» **Короткое задание**
Продолжите приведенный ниже отрывок о жизни Григория Александровича Пономарева, начав сразу после его последнего предложения.

» **Предоставленный отрывок**
Представленные работы свидетельствуют, что основы двойной бухгалтерии по американской и итальянской системам равно, как и технические навыки по этим системам, усвоены им (Григорием Александровичем Пономаревым) вполне удовлетворительно.

Автор Э.С. Гальперин».

О том, что отец Григорий освоил теорию и практику ведения финансово-бухгалтерских документов по трем(!) системам (американской, итальянской и немецкой), знает мало кто из родных и близких, а тем более – из духовных чад батюшки.

***

Все духовенство России жило в сильнейшем напряжении. Тяжелый моральный груз лег на плечи юного псаломщика. Недавно умерла матушка Надежда, а вскоре последовал арест архимандрита Ардалиона. Григорий остался один, и только молитва, к которой он был приучен с колыбели, и вера в Господа помогли ему не сломаться. Он трудится в храме, продолжает много читать, начал учить иврит. На душе тяжело – ведь он еще так молод. Но вот светлый луч озаряет его одинокую жизнь. В Невьянск приезжают сестры Увицкие. Это уже взрослые девушки, такие близкие по духу.

Семью Увицких тоже разметало время. Старший сын Михаил женился и жил со своей семьей. Матушка Павла Ивановна после ареста мужа постоянно находилась с младшим сыном Николаем, а девочки, будучи дочерями «врага народа», лишились работы. Не имея возможности заработать на кусок хлеба, по благословению настоятеля и по приглашению старосты Невьянского храма Татьяны Романовны, хорошо знавшей всех Увицких, они приехали в Невьянск и стали петь в церковном хоре, где служил псаломщиком и Григорий. Детские и юношеские симпатии и привязанности возобновились у повзрослевших уже друзей, и 23 октября 1936 года Григорий Александрович Пономарев сочетался законным браком с девицей Ниной Сергеевной Увицкой. Две семьи, дружившие много лет, теперь породнились.

» **Предоставленные записи**
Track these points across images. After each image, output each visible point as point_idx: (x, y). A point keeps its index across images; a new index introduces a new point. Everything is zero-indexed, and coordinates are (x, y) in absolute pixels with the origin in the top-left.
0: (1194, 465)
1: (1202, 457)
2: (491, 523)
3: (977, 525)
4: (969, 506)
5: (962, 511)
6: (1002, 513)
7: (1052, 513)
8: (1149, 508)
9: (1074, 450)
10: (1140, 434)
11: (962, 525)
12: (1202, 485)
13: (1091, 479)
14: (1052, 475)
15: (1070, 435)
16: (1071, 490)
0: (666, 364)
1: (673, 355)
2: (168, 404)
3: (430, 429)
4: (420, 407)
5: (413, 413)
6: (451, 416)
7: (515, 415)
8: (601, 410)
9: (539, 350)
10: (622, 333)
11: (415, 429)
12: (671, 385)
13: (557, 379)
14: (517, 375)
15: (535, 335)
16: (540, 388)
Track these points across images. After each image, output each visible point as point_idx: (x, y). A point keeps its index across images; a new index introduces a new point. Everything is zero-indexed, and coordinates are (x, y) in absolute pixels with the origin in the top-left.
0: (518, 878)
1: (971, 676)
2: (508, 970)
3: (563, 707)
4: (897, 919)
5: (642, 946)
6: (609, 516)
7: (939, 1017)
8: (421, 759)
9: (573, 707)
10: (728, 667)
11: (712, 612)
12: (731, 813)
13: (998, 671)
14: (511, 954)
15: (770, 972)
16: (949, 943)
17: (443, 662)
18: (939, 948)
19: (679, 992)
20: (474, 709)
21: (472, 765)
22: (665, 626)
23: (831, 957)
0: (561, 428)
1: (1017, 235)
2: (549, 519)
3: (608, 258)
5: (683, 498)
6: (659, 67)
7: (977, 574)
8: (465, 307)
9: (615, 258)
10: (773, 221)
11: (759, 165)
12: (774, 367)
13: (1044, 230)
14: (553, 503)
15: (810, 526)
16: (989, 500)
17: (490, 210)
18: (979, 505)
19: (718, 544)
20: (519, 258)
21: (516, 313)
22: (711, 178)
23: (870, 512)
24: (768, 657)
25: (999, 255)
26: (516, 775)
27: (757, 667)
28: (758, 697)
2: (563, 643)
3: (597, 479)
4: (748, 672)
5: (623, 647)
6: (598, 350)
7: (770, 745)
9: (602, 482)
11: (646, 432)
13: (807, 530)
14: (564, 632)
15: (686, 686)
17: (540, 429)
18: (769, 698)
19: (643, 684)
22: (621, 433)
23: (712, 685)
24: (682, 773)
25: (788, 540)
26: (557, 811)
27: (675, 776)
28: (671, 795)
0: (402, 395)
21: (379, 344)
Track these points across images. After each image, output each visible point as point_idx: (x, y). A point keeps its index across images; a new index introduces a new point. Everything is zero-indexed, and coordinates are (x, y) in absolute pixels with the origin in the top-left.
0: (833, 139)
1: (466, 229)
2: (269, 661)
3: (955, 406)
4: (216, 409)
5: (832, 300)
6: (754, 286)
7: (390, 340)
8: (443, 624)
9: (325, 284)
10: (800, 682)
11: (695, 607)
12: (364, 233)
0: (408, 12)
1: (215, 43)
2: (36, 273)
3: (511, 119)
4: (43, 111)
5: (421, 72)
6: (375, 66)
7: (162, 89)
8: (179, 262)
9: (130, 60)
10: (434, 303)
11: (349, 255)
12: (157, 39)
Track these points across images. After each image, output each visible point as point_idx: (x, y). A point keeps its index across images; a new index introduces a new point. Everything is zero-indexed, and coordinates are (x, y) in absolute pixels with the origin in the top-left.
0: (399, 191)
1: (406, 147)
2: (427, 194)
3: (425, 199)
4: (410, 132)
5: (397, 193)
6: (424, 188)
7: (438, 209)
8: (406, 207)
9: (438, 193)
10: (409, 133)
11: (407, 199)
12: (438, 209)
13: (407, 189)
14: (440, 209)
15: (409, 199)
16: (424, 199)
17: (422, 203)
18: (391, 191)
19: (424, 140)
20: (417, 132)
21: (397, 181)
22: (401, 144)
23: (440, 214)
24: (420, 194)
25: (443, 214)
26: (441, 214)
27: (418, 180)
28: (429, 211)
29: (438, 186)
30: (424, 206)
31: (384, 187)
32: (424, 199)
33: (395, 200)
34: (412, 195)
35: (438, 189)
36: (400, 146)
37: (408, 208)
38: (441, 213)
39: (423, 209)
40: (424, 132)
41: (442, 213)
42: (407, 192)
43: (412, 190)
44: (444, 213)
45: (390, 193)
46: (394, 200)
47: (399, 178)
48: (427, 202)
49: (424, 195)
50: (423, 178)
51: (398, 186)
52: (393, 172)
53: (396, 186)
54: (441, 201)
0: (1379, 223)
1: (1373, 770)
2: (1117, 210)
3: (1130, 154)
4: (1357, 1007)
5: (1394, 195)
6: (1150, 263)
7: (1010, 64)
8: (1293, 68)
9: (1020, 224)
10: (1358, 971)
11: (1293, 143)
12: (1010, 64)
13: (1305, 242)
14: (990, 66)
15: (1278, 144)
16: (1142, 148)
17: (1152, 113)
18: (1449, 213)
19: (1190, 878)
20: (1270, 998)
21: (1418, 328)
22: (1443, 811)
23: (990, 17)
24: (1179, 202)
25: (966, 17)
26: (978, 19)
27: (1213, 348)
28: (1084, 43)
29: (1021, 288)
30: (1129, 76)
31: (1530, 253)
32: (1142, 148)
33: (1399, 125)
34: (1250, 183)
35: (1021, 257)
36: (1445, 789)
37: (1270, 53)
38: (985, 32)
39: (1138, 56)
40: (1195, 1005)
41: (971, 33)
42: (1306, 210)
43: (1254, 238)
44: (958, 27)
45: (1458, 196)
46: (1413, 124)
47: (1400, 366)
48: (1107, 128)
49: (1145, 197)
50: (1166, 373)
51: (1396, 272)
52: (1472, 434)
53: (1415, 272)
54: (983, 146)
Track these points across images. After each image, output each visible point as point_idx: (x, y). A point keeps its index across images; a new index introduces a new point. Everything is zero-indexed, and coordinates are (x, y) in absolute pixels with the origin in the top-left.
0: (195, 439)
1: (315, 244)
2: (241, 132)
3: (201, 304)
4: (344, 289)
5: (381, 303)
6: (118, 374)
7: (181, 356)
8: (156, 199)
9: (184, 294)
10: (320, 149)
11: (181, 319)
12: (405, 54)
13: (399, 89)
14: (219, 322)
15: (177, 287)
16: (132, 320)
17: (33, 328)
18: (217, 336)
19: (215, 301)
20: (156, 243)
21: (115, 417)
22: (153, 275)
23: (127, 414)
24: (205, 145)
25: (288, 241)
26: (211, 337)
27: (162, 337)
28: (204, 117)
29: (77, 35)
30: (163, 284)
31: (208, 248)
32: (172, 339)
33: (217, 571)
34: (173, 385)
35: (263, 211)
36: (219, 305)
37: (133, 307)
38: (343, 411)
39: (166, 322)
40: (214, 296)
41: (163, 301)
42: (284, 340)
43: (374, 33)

» **Результат выполнения**
Октябрь стал для них судьбоносным месяцем: в октябре они поженились, в октябре день рождения Ниночки, в октябре его арестуют, и через много лет в одну из октябрьских ночей они вместе отойдут ко Господу.

Свадьба была светлой и радостной. Съехались немногие родные, было много улыбок и теплых поздравлений. Певчие Вознесенского храма, «верные ей и горячо любящие», написали «милой Нине» на небольшом листочке трогательное поздравление с законным браком, желая ей «много, много счастья!». Это поздравление матушка Нина хранила до конца своих дней в своей заветной шкатулке.



А какой это был замечательный день!

Переливаясь всеми цветами золота, бронзы и пурпура, деревья при ветре осыпали молодых дождем из листьев. Небо, какое бывает только осенью, в редкие солнечные дни октября, глубокое и голубое, почти синее, подчеркивало красоту этого блистающего дня, одного из последних перед наступлением ненастья. Один день, который как будто завершал лето, отдал им всю накопленную красоту: «Возьмите! Пусть это навеки останется в вашей памяти как дар!».

Молодые супруги Пономаревы поселились в маленьком домике, в котором еще недавно жил Григорий Александрович вместе с отцом. Жизнь шла своим чередом. Молодая чета трудилась в храме. Он – псаломщиком, а она – в церковном хоре, на клиросе.

А менее чем через год, двадцатого августа 1937 года, Григорий подал прошение на имя Блаженнейшего Сергия, Митрополита Московского и Коломенского, с покорнейшей просьбой, чтобы его удостоили посвящения в сан диакона. Текст этого документа сохранился в архиве семьи.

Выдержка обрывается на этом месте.